TASK DATA —
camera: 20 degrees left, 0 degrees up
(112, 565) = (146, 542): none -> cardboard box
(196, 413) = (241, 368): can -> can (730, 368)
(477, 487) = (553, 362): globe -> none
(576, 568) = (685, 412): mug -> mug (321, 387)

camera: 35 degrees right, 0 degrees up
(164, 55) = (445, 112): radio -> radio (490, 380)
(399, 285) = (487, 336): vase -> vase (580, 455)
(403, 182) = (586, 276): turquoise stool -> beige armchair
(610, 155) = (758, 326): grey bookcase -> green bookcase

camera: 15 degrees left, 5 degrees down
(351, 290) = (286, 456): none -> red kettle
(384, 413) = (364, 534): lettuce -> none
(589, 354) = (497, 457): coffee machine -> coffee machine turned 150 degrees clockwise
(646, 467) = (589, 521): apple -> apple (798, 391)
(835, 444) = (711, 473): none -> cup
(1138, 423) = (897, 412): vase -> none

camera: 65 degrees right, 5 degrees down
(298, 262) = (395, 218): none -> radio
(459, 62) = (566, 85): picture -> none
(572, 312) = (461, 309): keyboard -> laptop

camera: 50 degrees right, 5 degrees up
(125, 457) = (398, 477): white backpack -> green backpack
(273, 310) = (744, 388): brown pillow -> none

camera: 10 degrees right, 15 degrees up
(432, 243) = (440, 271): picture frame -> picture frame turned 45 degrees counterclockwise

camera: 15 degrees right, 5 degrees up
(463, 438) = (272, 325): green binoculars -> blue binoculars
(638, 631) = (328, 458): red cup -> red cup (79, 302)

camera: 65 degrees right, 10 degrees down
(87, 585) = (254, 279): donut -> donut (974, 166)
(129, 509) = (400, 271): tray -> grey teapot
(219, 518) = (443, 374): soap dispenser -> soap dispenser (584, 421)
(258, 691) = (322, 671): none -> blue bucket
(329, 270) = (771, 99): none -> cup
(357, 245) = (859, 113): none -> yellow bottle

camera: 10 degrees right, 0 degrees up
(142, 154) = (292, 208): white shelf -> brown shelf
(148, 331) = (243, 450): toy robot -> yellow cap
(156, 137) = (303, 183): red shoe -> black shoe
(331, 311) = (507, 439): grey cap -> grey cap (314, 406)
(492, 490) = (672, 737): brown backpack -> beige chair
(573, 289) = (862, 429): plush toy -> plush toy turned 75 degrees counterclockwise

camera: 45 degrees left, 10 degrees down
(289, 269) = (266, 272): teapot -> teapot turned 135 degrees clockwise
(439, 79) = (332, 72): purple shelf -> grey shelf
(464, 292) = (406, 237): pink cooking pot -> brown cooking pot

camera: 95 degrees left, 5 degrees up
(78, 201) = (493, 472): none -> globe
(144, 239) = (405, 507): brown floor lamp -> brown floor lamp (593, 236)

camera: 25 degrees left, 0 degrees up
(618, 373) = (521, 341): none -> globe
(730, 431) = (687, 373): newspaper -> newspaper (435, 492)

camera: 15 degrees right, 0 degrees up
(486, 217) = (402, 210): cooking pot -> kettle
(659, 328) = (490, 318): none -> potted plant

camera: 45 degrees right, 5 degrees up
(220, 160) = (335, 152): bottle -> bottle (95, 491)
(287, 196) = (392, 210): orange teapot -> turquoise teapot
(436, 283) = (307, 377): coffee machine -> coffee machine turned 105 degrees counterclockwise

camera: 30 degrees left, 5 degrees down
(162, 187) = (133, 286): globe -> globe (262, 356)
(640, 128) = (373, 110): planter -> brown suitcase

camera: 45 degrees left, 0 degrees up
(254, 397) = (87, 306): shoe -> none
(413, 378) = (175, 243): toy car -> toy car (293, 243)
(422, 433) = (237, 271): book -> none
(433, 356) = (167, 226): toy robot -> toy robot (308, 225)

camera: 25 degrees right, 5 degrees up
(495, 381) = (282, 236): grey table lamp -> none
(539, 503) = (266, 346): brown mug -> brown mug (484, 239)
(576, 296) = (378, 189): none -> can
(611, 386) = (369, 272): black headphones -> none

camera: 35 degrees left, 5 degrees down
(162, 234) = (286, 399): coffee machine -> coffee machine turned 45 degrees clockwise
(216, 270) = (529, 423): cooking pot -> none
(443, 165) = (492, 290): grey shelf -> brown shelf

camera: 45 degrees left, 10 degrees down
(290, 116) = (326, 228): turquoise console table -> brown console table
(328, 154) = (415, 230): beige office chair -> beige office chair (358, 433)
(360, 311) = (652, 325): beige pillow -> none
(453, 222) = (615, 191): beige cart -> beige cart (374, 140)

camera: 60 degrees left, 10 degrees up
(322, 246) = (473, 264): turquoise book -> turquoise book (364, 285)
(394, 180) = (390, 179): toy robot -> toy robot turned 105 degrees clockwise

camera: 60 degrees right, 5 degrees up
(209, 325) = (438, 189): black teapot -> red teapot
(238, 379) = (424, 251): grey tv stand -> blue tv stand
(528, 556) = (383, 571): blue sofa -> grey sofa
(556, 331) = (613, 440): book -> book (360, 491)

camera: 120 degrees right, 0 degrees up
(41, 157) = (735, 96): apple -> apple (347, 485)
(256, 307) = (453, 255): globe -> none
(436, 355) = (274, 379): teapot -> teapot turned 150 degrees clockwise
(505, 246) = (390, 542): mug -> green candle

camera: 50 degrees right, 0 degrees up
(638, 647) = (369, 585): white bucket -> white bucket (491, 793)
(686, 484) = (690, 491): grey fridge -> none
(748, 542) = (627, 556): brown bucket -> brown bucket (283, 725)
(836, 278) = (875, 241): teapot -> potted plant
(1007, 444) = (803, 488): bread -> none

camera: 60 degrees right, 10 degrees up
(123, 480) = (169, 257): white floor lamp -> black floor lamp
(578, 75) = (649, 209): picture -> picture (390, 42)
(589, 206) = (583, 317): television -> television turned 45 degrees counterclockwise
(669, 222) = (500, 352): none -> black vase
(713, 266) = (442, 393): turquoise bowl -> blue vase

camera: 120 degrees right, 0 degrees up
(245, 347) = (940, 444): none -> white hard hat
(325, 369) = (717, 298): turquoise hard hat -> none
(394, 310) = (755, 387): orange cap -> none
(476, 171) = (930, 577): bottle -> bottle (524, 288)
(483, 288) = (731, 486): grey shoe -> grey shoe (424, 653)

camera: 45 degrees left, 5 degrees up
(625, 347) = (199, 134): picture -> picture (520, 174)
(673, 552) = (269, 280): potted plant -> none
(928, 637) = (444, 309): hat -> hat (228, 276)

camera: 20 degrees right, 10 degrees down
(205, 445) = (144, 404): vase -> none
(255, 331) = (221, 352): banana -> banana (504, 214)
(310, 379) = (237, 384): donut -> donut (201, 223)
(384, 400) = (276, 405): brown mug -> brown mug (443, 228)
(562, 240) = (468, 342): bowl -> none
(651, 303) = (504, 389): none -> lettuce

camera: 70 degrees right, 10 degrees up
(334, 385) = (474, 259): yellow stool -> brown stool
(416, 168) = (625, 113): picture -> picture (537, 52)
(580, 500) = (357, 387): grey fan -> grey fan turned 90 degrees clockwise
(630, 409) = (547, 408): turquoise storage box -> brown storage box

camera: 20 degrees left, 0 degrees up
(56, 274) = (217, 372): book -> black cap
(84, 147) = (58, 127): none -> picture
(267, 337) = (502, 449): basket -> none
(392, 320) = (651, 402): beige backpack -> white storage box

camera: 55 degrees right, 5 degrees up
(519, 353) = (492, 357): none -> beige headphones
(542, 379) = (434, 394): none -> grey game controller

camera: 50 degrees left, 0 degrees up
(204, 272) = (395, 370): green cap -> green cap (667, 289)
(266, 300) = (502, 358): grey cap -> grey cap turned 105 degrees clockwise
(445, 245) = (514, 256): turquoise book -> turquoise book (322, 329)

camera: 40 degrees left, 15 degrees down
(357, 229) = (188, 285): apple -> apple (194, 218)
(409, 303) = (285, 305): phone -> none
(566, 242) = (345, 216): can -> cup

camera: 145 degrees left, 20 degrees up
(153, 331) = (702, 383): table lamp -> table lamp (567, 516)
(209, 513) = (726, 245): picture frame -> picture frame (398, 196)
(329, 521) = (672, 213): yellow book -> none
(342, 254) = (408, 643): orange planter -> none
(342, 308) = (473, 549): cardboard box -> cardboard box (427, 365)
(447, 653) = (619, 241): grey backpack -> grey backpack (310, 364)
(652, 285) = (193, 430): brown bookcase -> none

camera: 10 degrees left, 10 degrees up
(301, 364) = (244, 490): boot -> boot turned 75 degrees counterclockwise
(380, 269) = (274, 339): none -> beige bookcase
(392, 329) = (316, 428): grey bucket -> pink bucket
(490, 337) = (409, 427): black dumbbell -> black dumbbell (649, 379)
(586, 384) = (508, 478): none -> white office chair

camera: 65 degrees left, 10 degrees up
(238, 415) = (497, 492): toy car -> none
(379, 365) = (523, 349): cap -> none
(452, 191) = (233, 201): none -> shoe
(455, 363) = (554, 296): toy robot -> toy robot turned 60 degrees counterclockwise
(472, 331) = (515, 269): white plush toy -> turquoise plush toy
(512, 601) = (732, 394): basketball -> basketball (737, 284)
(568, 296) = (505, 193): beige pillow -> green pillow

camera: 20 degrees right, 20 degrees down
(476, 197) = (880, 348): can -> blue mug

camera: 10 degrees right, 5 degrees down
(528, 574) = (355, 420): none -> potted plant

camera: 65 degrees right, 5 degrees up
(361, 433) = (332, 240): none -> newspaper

TASK BRIEF — What you give back should be the lines from the one with "(512, 601) = (732, 394): basketball" to the end of the data, copied exactly, both ends included.

EXPECTED ANSWER —
(512, 601) = (732, 394): basketball -> basketball (737, 284)
(568, 296) = (505, 193): beige pillow -> green pillow

camera: 20 degrees right, 20 degrees down
(476, 197) = (880, 348): can -> blue mug

camera: 10 degrees right, 5 degrees down
(528, 574) = (355, 420): none -> potted plant

camera: 65 degrees right, 5 degrees up
(361, 433) = (332, 240): none -> newspaper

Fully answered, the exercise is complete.